The future development of ISO 8879 shall be consistent with the following principles:

  1. Any document that is a conforming SGML document according to the current standard shall continue to be a conforming document under the provisions of future versions of the standard.
  2. The results of parsing an SGML document (that is, the element structure information set, or "ESIS") that conforms to the current standard shall be unchanged when the document is parsed under the provisions of future versions of the standard.
  3. A document that is classified as a minimal or basic conforming SGML document under the current standard shall continue to be classified as such under the provisions of future versions of the standard.
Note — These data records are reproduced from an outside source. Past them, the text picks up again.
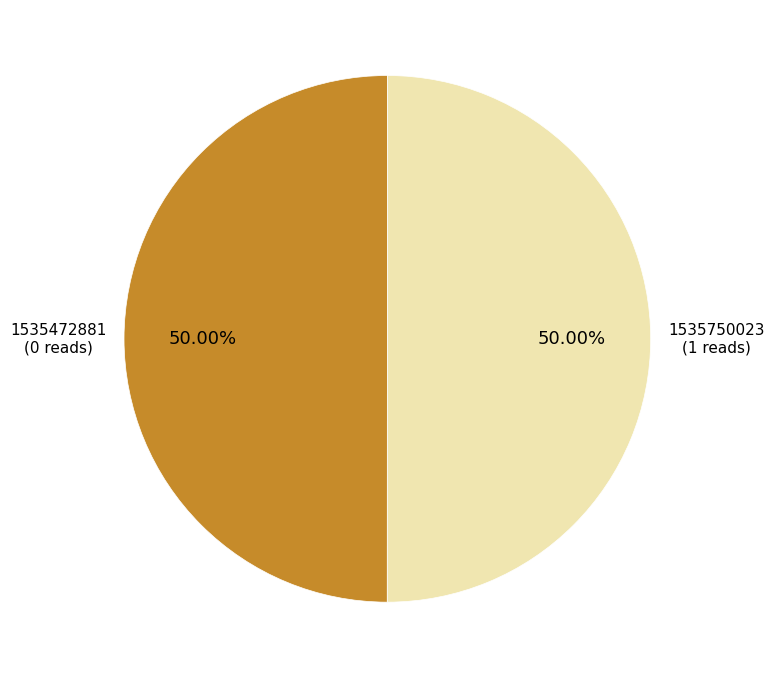

How many slices are in this pie chart?

2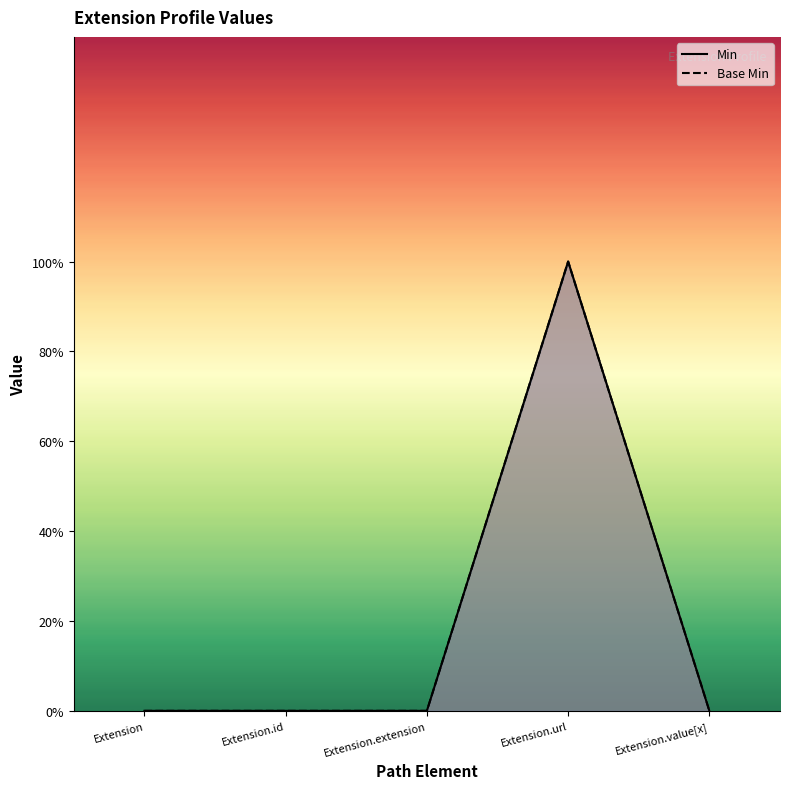

What are all the series names shown in the legend?

Min, Base Min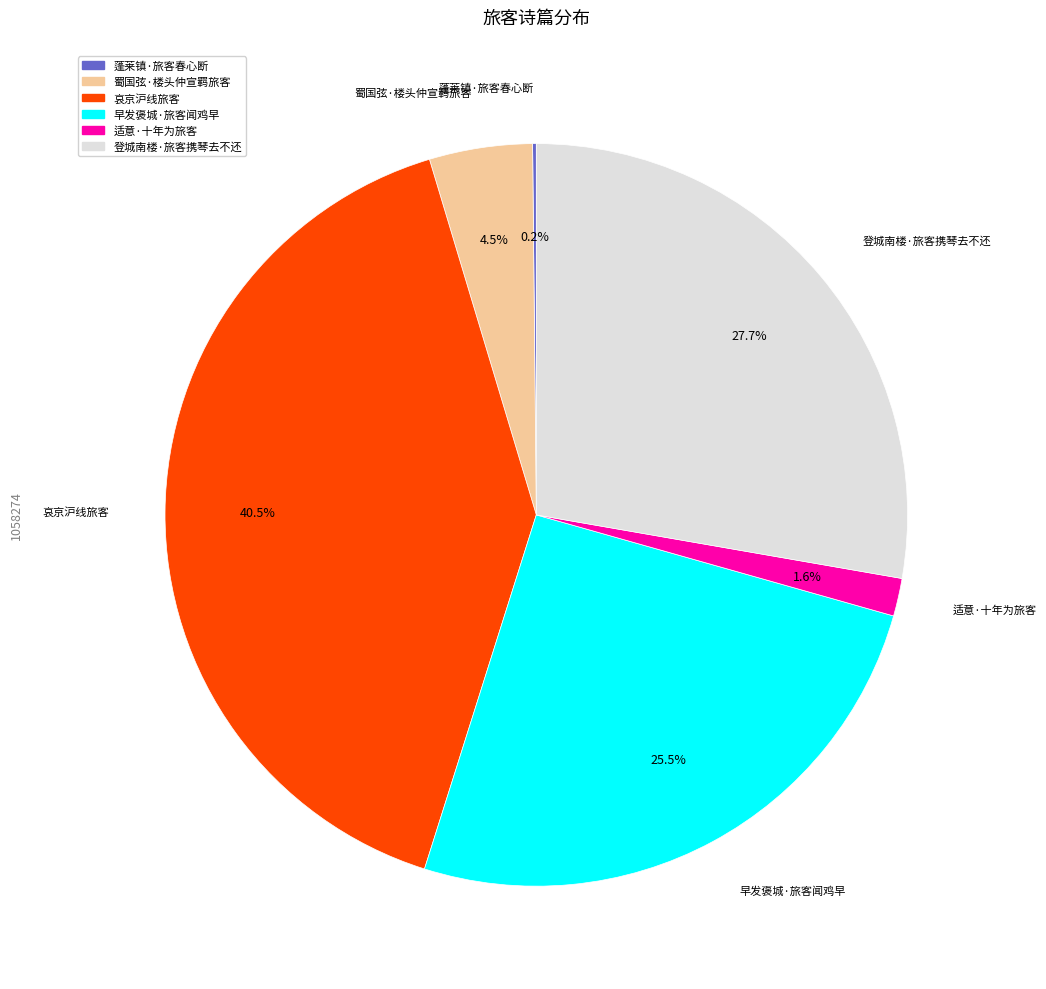

Between 早发褒城·旅客闻鸡早 and 蜀国弦·楼头仲宣羁旅客, which is larger?

早发褒城·旅客闻鸡早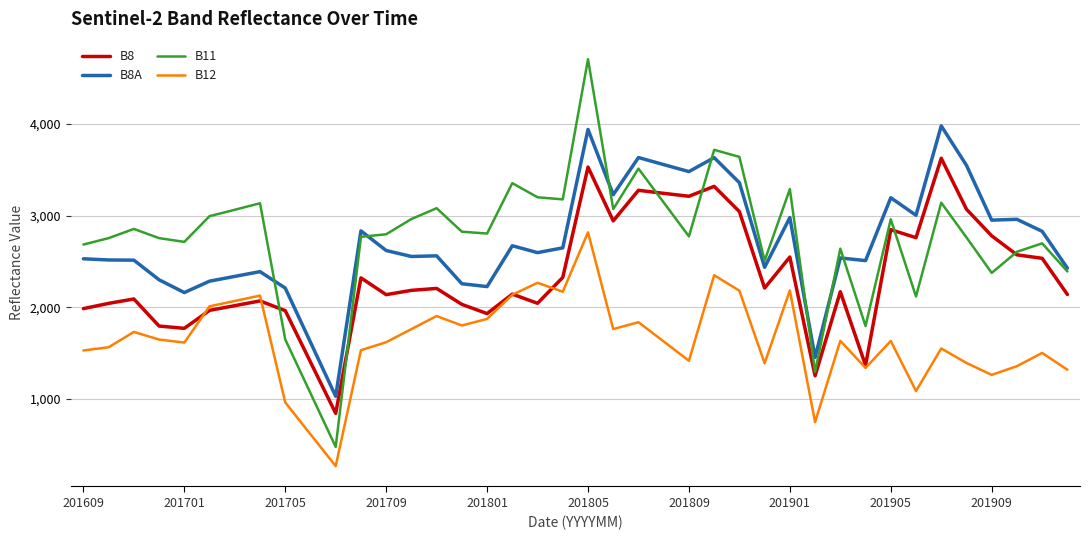

Rank the series by their maximum value, from lowest to highest.

B12, B8, B8A, B11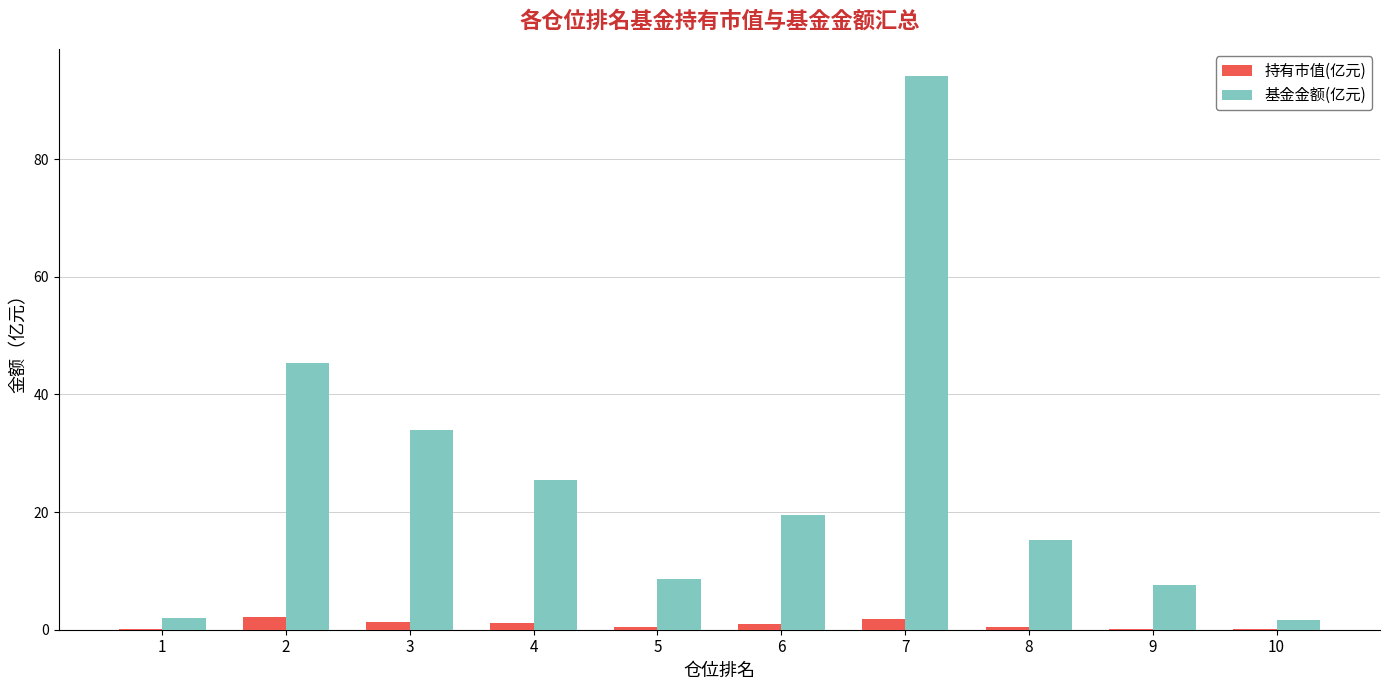

Which category has the highest value across all series?

7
    NOTE 1 -- These principles should not be construed to mean that no changes can be made to ISO 8879. To meet evolving user requirements, for example, some changes of the following types are possible without violating the above principles:

    1. Relaxing restrictions
    2. Adding new constructs
    3. Partitioning existing optional features
    4. Introducing options to allow the suppression of troublesome existing constructs, when experience indicates that the constructs tend to induce user errors with serious consequences
  4. Future versions of the standard shall require conforming SGML parsers and systems to support conforming SGML documents, minimal conforming SGML documents, and basic conforming SGML documents to at least the same extent as the current standard.

    NOTE 2 -- Future versions of this standard can introduce additional requirements as well.

    NOTE 3 -- These principles should not be construed to mean that the definition of a "conforming SGML document" cannot be changed, only that existing conforming SGML documents will continue to be classified as such.